# [EXERCISE AIM]
Format the data below as a JSON list of strings, with one string for each line and no blank lines.
========
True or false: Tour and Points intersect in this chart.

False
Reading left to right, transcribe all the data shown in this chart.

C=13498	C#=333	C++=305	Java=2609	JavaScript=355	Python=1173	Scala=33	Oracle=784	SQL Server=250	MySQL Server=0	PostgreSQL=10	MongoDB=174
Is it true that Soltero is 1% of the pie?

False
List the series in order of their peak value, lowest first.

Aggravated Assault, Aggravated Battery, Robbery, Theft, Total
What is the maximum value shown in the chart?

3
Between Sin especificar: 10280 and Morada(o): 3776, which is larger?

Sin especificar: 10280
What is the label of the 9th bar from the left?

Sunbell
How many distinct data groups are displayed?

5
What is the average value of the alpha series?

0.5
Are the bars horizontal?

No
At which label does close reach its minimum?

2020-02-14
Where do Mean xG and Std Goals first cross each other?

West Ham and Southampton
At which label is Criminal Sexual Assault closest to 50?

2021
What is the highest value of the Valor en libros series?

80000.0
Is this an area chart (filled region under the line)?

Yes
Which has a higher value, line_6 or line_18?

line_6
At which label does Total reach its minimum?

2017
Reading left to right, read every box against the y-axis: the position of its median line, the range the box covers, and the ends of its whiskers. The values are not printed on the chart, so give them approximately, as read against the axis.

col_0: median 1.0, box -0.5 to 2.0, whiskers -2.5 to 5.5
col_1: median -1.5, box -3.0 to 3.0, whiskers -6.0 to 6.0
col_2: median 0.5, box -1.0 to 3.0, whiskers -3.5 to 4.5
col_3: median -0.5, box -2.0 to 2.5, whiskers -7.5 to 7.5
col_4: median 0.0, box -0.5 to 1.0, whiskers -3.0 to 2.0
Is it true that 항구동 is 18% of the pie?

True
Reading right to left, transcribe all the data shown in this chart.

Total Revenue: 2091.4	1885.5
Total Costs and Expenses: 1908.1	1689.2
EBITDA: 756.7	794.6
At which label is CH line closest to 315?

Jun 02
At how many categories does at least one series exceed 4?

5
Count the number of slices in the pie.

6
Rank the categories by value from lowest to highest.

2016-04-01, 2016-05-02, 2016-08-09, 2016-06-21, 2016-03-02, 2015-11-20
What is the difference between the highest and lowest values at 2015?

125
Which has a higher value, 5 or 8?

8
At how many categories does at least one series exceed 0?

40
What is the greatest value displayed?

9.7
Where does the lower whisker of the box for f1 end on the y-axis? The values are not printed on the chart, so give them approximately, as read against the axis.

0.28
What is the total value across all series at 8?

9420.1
========
# [SOLUTION]
[
  "True or false: Tour and Points intersect in this chart.",
  "False",
  "Reading left to right, transcribe all the data shown in this chart.",
  "C=13498\tC#=333\tC++=305\tJava=2609\tJavaScript=355\tPython=1173\tScala=33\tOracle=784\tSQL Server=250\tMySQL Server=0\tPostgreSQL=10\tMongoDB=174",
  "Is it true that Soltero is 1% of the pie?",
  "False",
  "List the series in order of their peak value, lowest first.",
  "Aggravated Assault, Aggravated Battery, Robbery, Theft, Total",
  "What is the maximum value shown in the chart?",
  "3",
  "Between Sin especificar: 10280 and Morada(o): 3776, which is larger?",
  "Sin especificar: 10280",
  "What is the label of the 9th bar from the left?",
  "Sunbell",
  "How many distinct data groups are displayed?",
  "5",
  "What is the average value of the alpha series?",
  "0.5",
  "Are the bars horizontal?",
  "No",
  "At which label does close reach its minimum?",
  "2020-02-14",
  "Where do Mean xG and Std Goals first cross each other?",
  "West Ham and Southampton",
  "At which label is Criminal Sexual Assault closest to 50?",
  "2021",
  "What is the highest value of the Valor en libros series?",
  "80000.0",
  "Is this an area chart (filled region under the line)?",
  "Yes",
  "Which has a higher value, line_6 or line_18?",
  "line_6",
  "At which label does Total reach its minimum?",
  "2017",
  "Reading left to right, read every box against the y-axis: the position of its median line, the range the box covers, and the ends of its whiskers. The values are not printed on the chart, so give them approximately, as read against the axis.",
  "col_0: median 1.0, box -0.5 to 2.0, whiskers -2.5 to 5.5",
  "col_1: median -1.5, box -3.0 to 3.0, whiskers -6.0 to 6.0",
  "col_2: median 0.5, box -1.0 to 3.0, whiskers -3.5 to 4.5",
  "col_3: median -0.5, box -2.0 to 2.5, whiskers -7.5 to 7.5",
  "col_4: median 0.0, box -0.5 to 1.0, whiskers -3.0 to 2.0",
  "Is it true that 항구동 is 18% of the pie?",
  "True",
  "Reading right to left, transcribe all the data shown in this chart.",
  "Total Revenue: 2091.4\t1885.5",
  "Total Costs and Expenses: 1908.1\t1689.2",
  "EBITDA: 756.7\t794.6",
  "At which label is CH line closest to 315?",
  "Jun 02",
  "At how many categories does at least one series exceed 4?",
  "5",
  "Count the number of slices in the pie.",
  "6",
  "Rank the categories by value from lowest to highest.",
  "2016-04-01, 2016-05-02, 2016-08-09, 2016-06-21, 2016-03-02, 2015-11-20",
  "What is the difference between the highest and lowest values at 2015?",
  "125",
  "Which has a higher value, 5 or 8?",
  "8",
  "At how many categories does at least one series exceed 0?",
  "40",
  "What is the greatest value displayed?",
  "9.7",
  "Where does the lower whisker of the box for f1 end on the y-axis? The values are not printed on the chart, so give them approximately, as read against the axis.",
  "0.28",
  "What is the total value across all series at 8?",
  "9420.1"
]